Interestingly, we notice that there are a number of conformers with very similar energy values after optimization. Of course the goal of the conformer search is to identify a diverse set of possible structures, and optimization can destroy that diversity. Let's verify if that's what happened by looking at the RMSD between optimized structures.

from numpy import zeros

mat = zeros((mol.NumConformers(), mol.NumConformers()))
align = OBAlign()

for i in range(mol.NumConformers()):
    mol.SetConformer(i)
    align.SetRefMol(mol)
    for j in range(mol.NumConformers()):
        mol.SetConformer(j)
        align.SetTargetMol(mol)
        align.Align()
        mat[i, j] = align.GetRMSD()

fig, axs = plt.subplots(1, 1)
img = axs.imshow(mat, cmap="Greys", aspect="auto")
cb = fig.colorbar(img)
cb.set_label("RMSD", fontsize=14)

png

That's a lot of white. So let's try removing the duplicates.

duplicates = []
for i in range(mol.NumConformers()):
    for j in range(i+1, mol.NumConformers()):
        if mat[i,j] < 1e-1:
            duplicates.append(j)
duplicates = sorted(set(duplicates), reverse=True)

for idx in duplicates:
    mol.DeleteConformer(idx)

print(mol.NumConformers())

We've made it this far, so let's finish with a higher level energy estimate using PySCF and density functional theory.
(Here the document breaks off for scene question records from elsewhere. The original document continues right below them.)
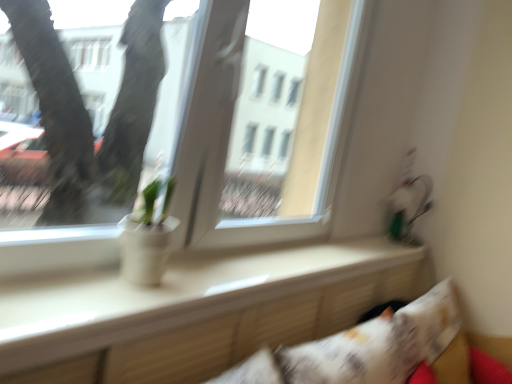
You are a GUI agent. You are given a task and a screenshot of the screen. Output one action in this format:
    pyautogui.click(x=<x>, y=<y>)
    Task: Click on the vacant area to the right of white matte pot at center
    This screenshot has height=384, width=512.
    Given the screenshot: What is the action you would take?
    pyautogui.click(x=202, y=288)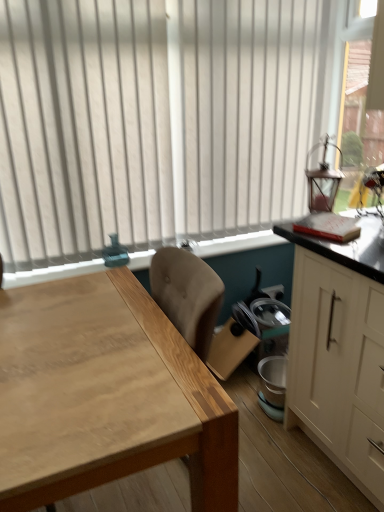
Question: Can you confirm if white matte cabinet at right is taller than white vertical blinds at upper center?

Choices:
 (A) yes
 (B) no

Answer: (B)

Question: Is white matte cabinet at right aimed at white vertical blinds at upper center?

Choices:
 (A) yes
 (B) no

Answer: (B)

Question: Can you confirm if white matte cabinet at right is shorter than white vertical blinds at upper center?

Choices:
 (A) yes
 (B) no

Answer: (A)

Question: Is white matte cabinet at right positioned with its back to white vertical blinds at upper center?

Choices:
 (A) no
 (B) yes

Answer: (A)

Question: From the image's perspective, is white matte cabinet at right beneath white vertical blinds at upper center?

Choices:
 (A) yes
 (B) no

Answer: (A)

Question: Would you say clear glass lantern at upper right is to the left or to the right of white matte cabinet at right in the picture?

Choices:
 (A) left
 (B) right

Answer: (B)

Question: Is clear glass lantern at upper right wider or thinner than white matte cabinet at right?

Choices:
 (A) thin
 (B) wide

Answer: (A)

Question: Considering the positions of clear glass lantern at upper right and white matte cabinet at right in the image, is clear glass lantern at upper right taller or shorter than white matte cabinet at right?

Choices:
 (A) tall
 (B) short

Answer: (A)

Question: From the image's perspective, is clear glass lantern at upper right positioned above or below white matte cabinet at right?

Choices:
 (A) above
 (B) below

Answer: (A)

Question: From the image's perspective, relative to white vertical blinds at upper center, is natural wood table at center above or below?

Choices:
 (A) above
 (B) below

Answer: (B)

Question: Considering the positions of natural wood table at center and white vertical blinds at upper center in the image, is natural wood table at center bigger or smaller than white vertical blinds at upper center?

Choices:
 (A) big
 (B) small

Answer: (A)

Question: Which is correct: natural wood table at center is inside white vertical blinds at upper center, or outside of it?

Choices:
 (A) inside
 (B) outside

Answer: (B)

Question: In the image, is natural wood table at center positioned in front of or behind white vertical blinds at upper center?

Choices:
 (A) front
 (B) behind

Answer: (A)

Question: Is point (135, 282) closer or farther from the camera than point (283, 230)?

Choices:
 (A) farther
 (B) closer

Answer: (B)

Question: From a real-world perspective, is natural wood table at center above or below white matte cabinet at right?

Choices:
 (A) below
 (B) above

Answer: (A)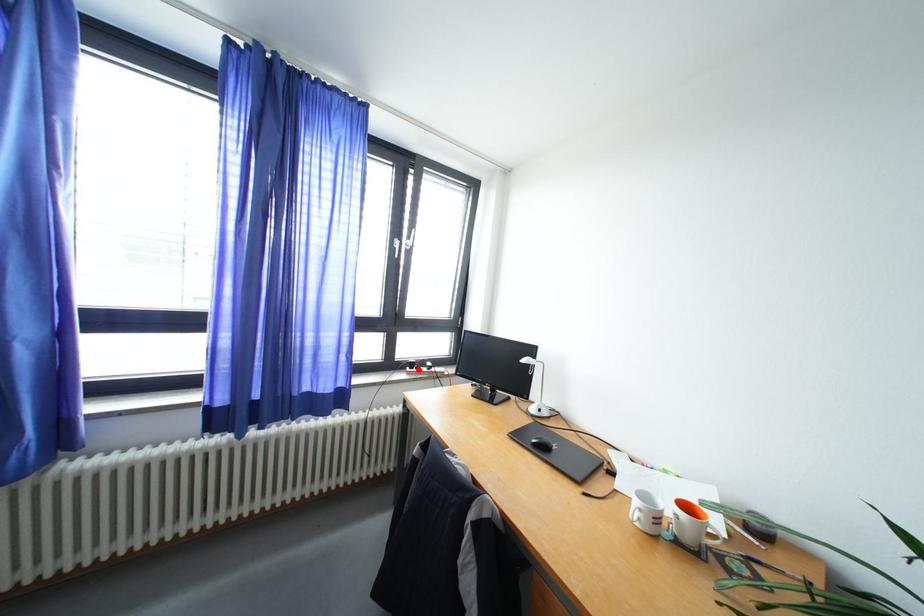
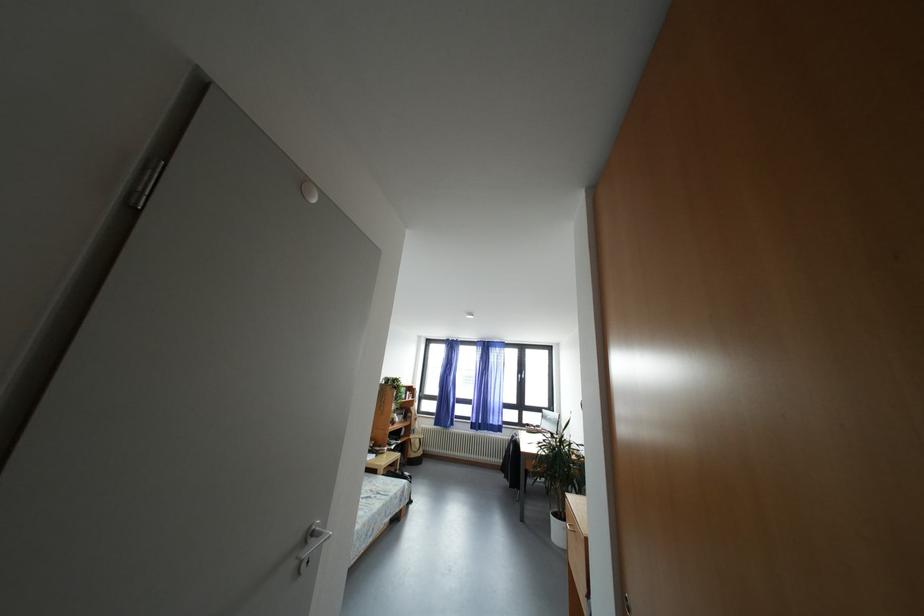
Question: A red point is marked in image1. In image2, is the corresponding 3D point closer to the camera or farther? Reply with the corresponding letter.

Choices:
 (A) The corresponding 3D point is closer.
 (B) The corresponding 3D point is farther.

Answer: (B)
from pyscf.gto import Mole

pmols = []
for i in range(mol.NumConformers()):
    mol.SetConformer(i)
    atlist = []
    for at in OBMolAtomIter(mol):
        atlist.append(str(at.GetAtomicNum()) + " " + 
                      str(at.GetX()) + " " +
                      str(at.GetY()) + " " + 
                      str(at.GetZ()))
    pmols += [Mole(atom=";".join(atlist), basis="6-31G*")]
    pmols[-1].build()

from pyscf import dft
dft_energy = []
for m in pmols:
    rks = dft.RKS(m)
    rks.xc = "B3LYP"
    rks.verbose = False
    dft_energy += [rks.kernel()]

ff_energy = []
for i in range(mol.NumConformers()):
    mol.SetConformer(i)
    ff.Setup(mol)
    ff_energy.append(ff.Energy())

fig, axs = plt.subplots(1, 1)
axs.plot([x - min(ff_energy) for x in ff_energy], 
         [(x - min(dft_energy))*2600 for x in dft_energy], 'kx', markersize=14)
axs.ticklabel_format(useOffset=False)
axs.set_xlabel("(Relative) Forcefield Energy (" + ff.GetUnit() + ")", fontsize=14)
axs.set_ylabel("(Realtive) DFT Energy (kJ/mol)", fontsize=14)

png

Of course, no screeing procedure should end at B3LYP/6-31G*! But I hope this post has shown to you that OpenBabel can serve as a useful toolkit for building your next study.